▶ What the task asks: Write out every entry exactly as it appears, omitting the pictures.

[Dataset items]
== Segment start ==

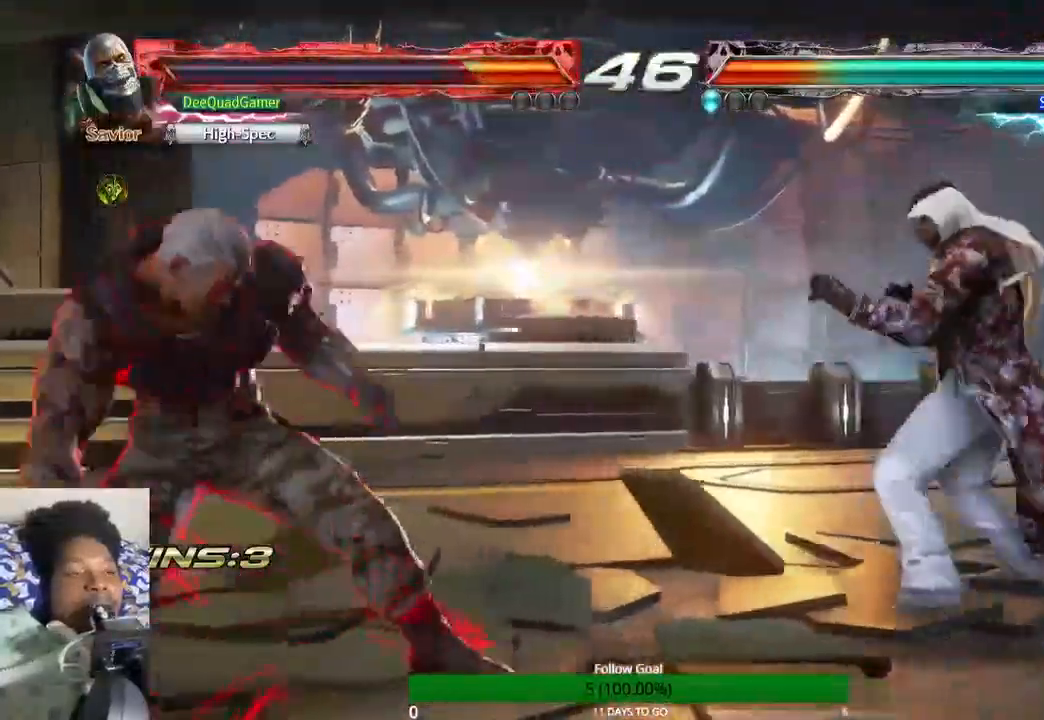
{"buttons": [], "left_stick": "left", "right_stick": "center", "events": []}
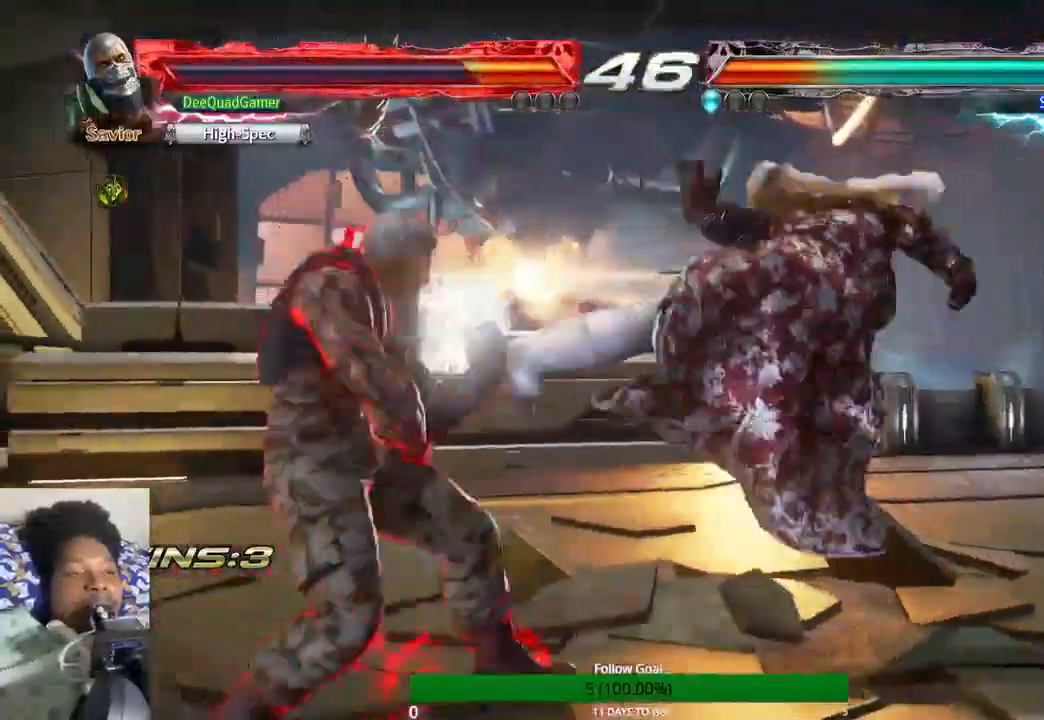
{"buttons": [], "left_stick": "down-right", "right_stick": "center", "events": [[333, "left_stick", "down-right"]]}
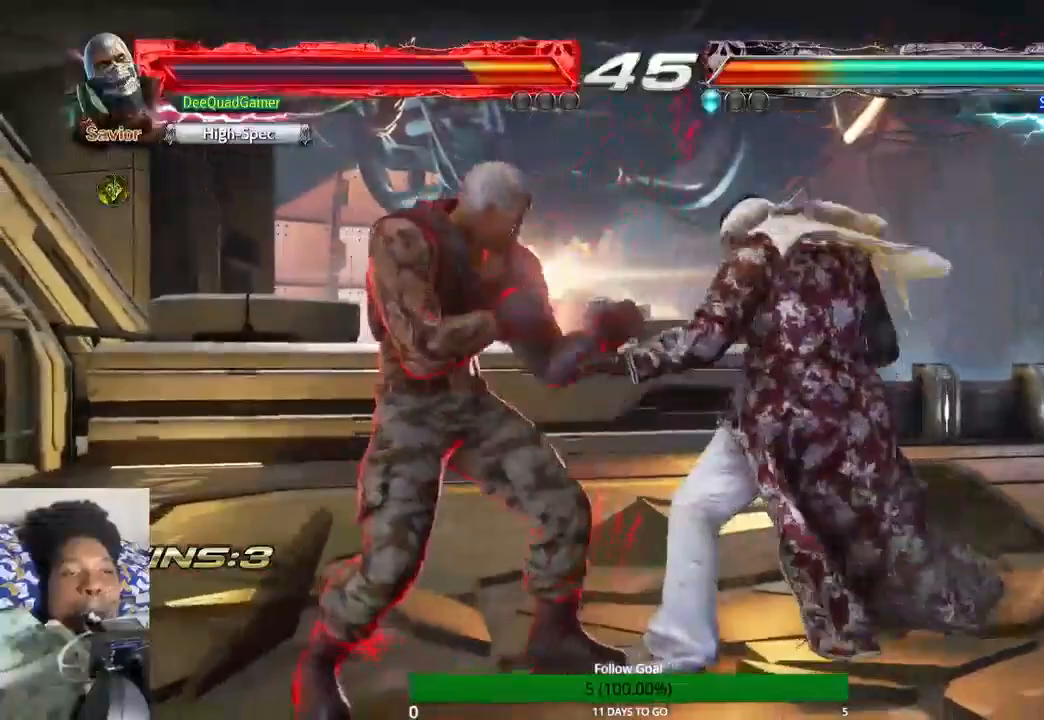
{"buttons": [], "left_stick": "center", "right_stick": "center", "events": [[67, "left_stick", "center"], [100, "CROSS", "down"], [200, "CROSS", "up"], [267, "CIRCLE", "down"], [400, "CIRCLE", "up"]]}
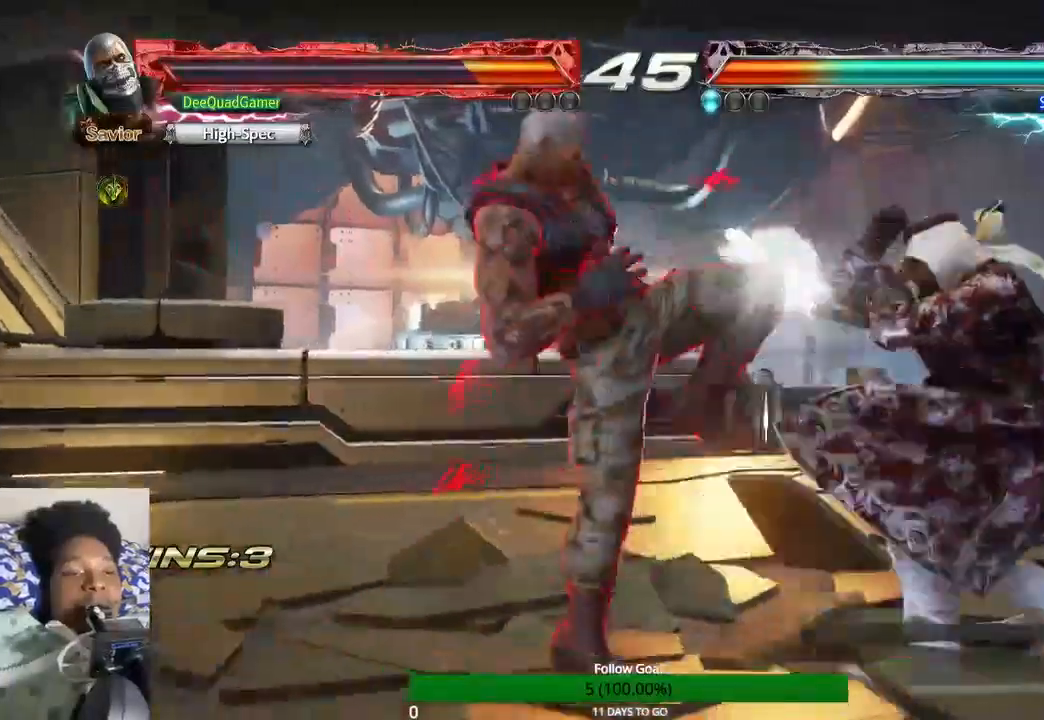
{"buttons": [], "left_stick": "center", "right_stick": "center", "events": []}
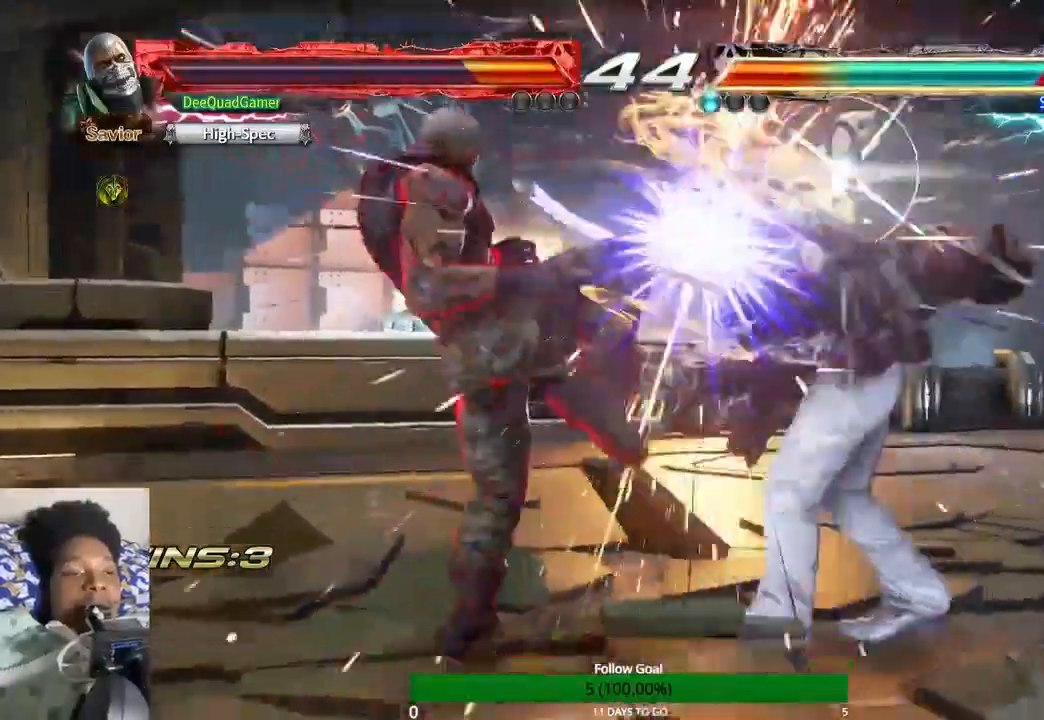
{"buttons": ["CIRCLE"], "left_stick": "right", "right_stick": "center", "events": [[267, "left_stick", "left"], [367, "left_stick", "down"], [433, "CIRCLE", "down"], [467, "left_stick", "right"]]}
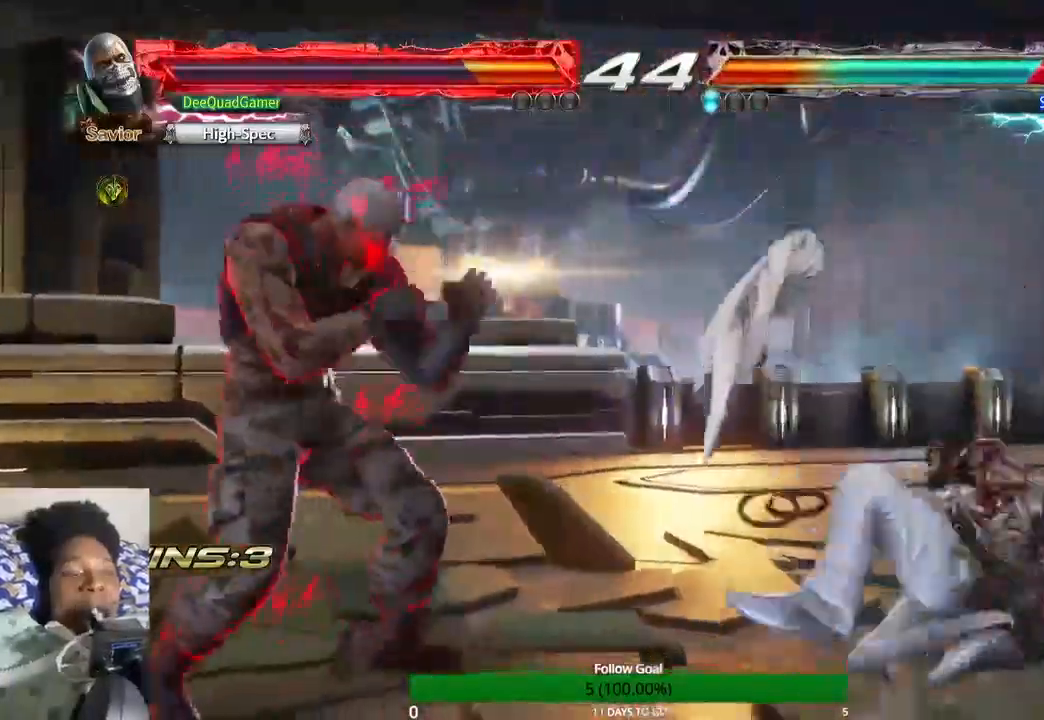
{"buttons": [], "left_stick": "center", "right_stick": "center", "events": [[67, "CIRCLE", "up"], [67, "left_stick", "center"]]}
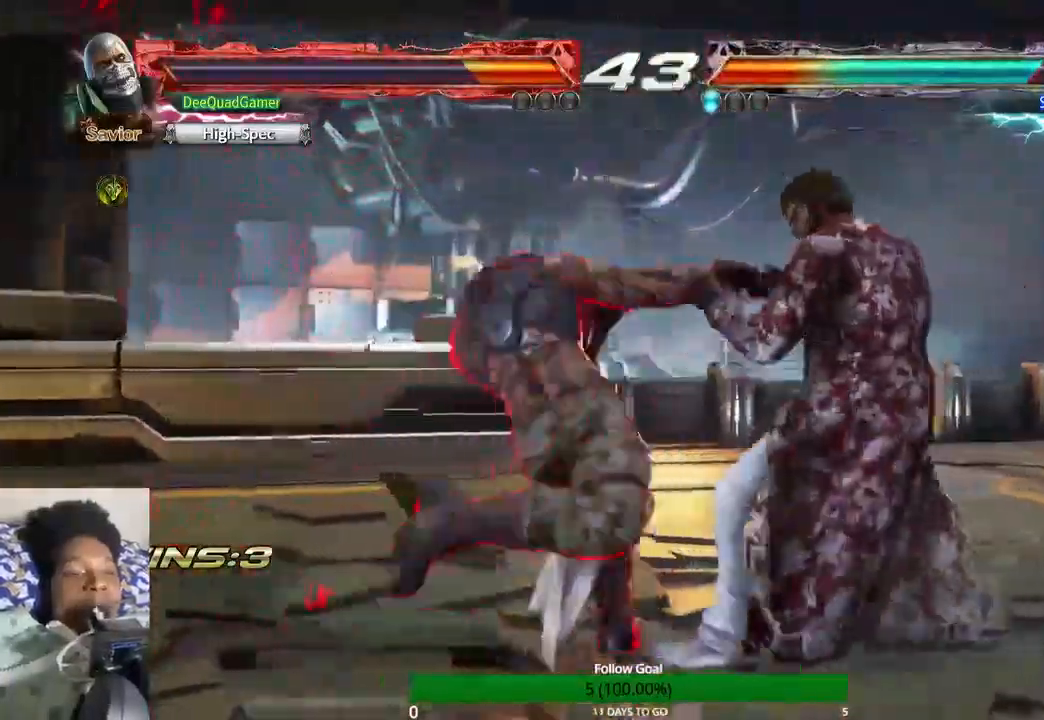
{"buttons": [], "left_stick": "center", "right_stick": "center", "events": []}
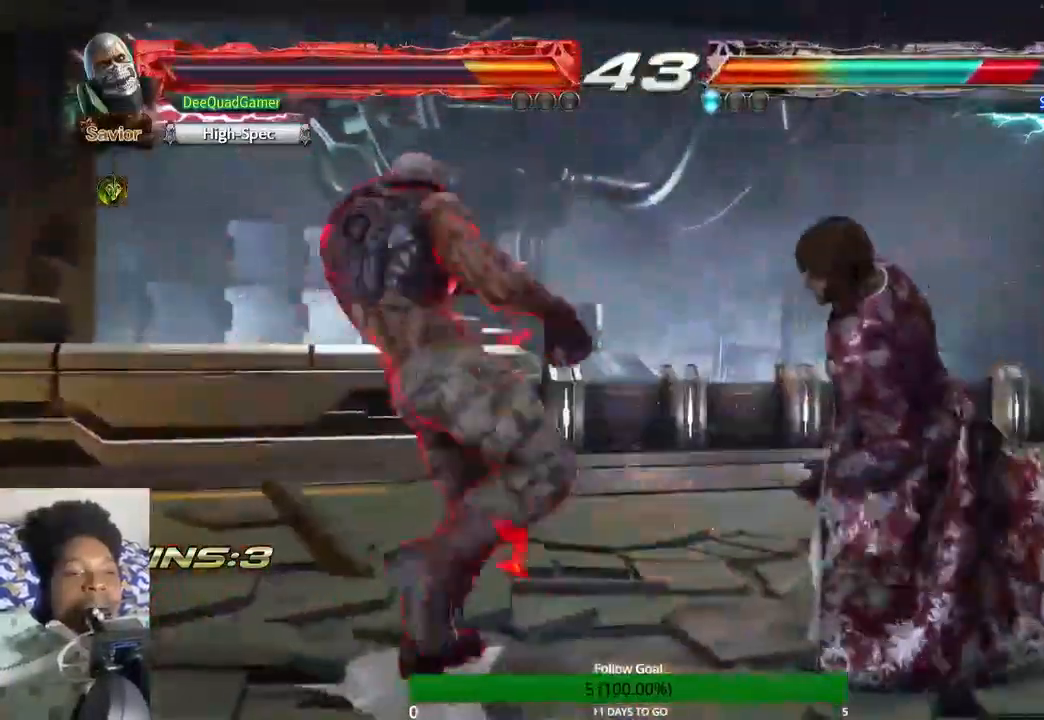
{"buttons": [], "left_stick": "center", "right_stick": "center", "events": [[67, "left_stick", "down"], [133, "TRIANGLE", "down"], [233, "left_stick", "center"], [267, "TRIANGLE", "up"]]}
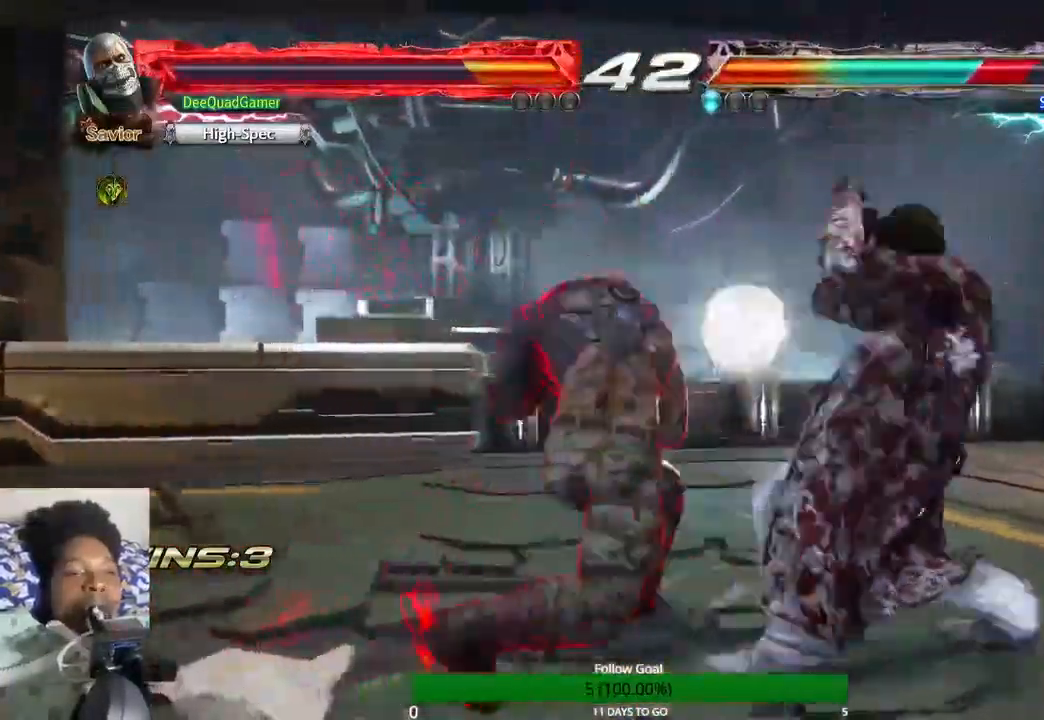
{"buttons": [], "left_stick": "center", "right_stick": "center", "events": [[200, "left_stick", "down-right"], [233, "CROSS", "down"], [400, "CROSS", "up"], [433, "left_stick", "center"]]}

== Segment end ==

▶ Expected answer:
{"buttons": [], "left_stick": "left", "right_stick": "center", "events": []}
{"buttons": [], "left_stick": "down-right", "right_stick": "center", "events": [[333, "left_stick", "down-right"]]}
{"buttons": [], "left_stick": "center", "right_stick": "center", "events": [[67, "left_stick", "center"], [100, "CROSS", "down"], [200, "CROSS", "up"], [267, "CIRCLE", "down"], [400, "CIRCLE", "up"]]}
{"buttons": [], "left_stick": "center", "right_stick": "center", "events": []}
{"buttons": ["CIRCLE"], "left_stick": "right", "right_stick": "center", "events": [[267, "left_stick", "left"], [367, "left_stick", "down"], [433, "CIRCLE", "down"], [467, "left_stick", "right"]]}
{"buttons": [], "left_stick": "center", "right_stick": "center", "events": [[67, "CIRCLE", "up"], [67, "left_stick", "center"]]}
{"buttons": [], "left_stick": "center", "right_stick": "center", "events": []}
{"buttons": [], "left_stick": "center", "right_stick": "center", "events": [[67, "left_stick", "down"], [133, "TRIANGLE", "down"], [233, "left_stick", "center"], [267, "TRIANGLE", "up"]]}
{"buttons": [], "left_stick": "center", "right_stick": "center", "events": [[200, "left_stick", "down-right"], [233, "CROSS", "down"], [400, "CROSS", "up"], [433, "left_stick", "center"]]}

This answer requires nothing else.